(Collected data entries)
[Start of section]

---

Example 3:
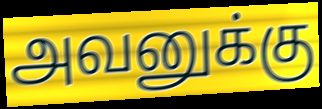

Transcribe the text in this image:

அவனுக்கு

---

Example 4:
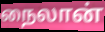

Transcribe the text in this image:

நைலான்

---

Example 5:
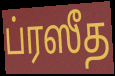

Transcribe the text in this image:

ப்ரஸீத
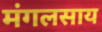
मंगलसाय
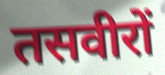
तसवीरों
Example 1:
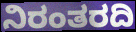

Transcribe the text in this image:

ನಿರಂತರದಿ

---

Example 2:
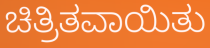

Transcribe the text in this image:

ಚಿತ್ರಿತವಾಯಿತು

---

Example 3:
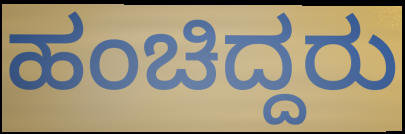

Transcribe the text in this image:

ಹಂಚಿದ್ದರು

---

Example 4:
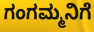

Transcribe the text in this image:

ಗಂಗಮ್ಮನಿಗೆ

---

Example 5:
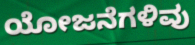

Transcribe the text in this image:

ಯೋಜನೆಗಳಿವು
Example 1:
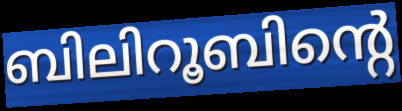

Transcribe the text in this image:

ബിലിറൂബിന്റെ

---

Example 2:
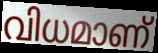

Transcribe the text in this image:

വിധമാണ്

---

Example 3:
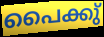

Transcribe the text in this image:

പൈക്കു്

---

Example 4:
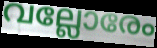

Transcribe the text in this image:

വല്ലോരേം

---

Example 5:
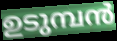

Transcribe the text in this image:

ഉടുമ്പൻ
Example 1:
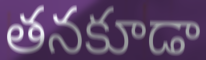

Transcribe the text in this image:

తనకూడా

[End of section]

● WORK TO COMPLETE
Exactly as written above, print every line of the data but not its pictures.

● ANSWER BELOW
---

Example 3:

Transcribe the text in this image:

அவனுக்கு

---

Example 4:

Transcribe the text in this image:

நைலான்

---

Example 5:

Transcribe the text in this image:

ப்ரஸீத
मंगलसाय
तसवीरों
Example 1:

Transcribe the text in this image:

ನಿರಂತರದಿ

---

Example 2:

Transcribe the text in this image:

ಚಿತ್ರಿತವಾಯಿತು

---

Example 3:

Transcribe the text in this image:

ಹಂಚಿದ್ದರು

---

Example 4:

Transcribe the text in this image:

ಗಂಗಮ್ಮನಿಗೆ

---

Example 5:

Transcribe the text in this image:

ಯೋಜನೆಗಳಿವು
Example 1:

Transcribe the text in this image:

ബിലിറൂബിന്റെ

---

Example 2:

Transcribe the text in this image:

വിധമാണ്

---

Example 3:

Transcribe the text in this image:

പൈക്കു്

---

Example 4:

Transcribe the text in this image:

വല്ലോരേം

---

Example 5:

Transcribe the text in this image:

ഉടുമ്പൻ
Example 1:

Transcribe the text in this image:

తనకూడా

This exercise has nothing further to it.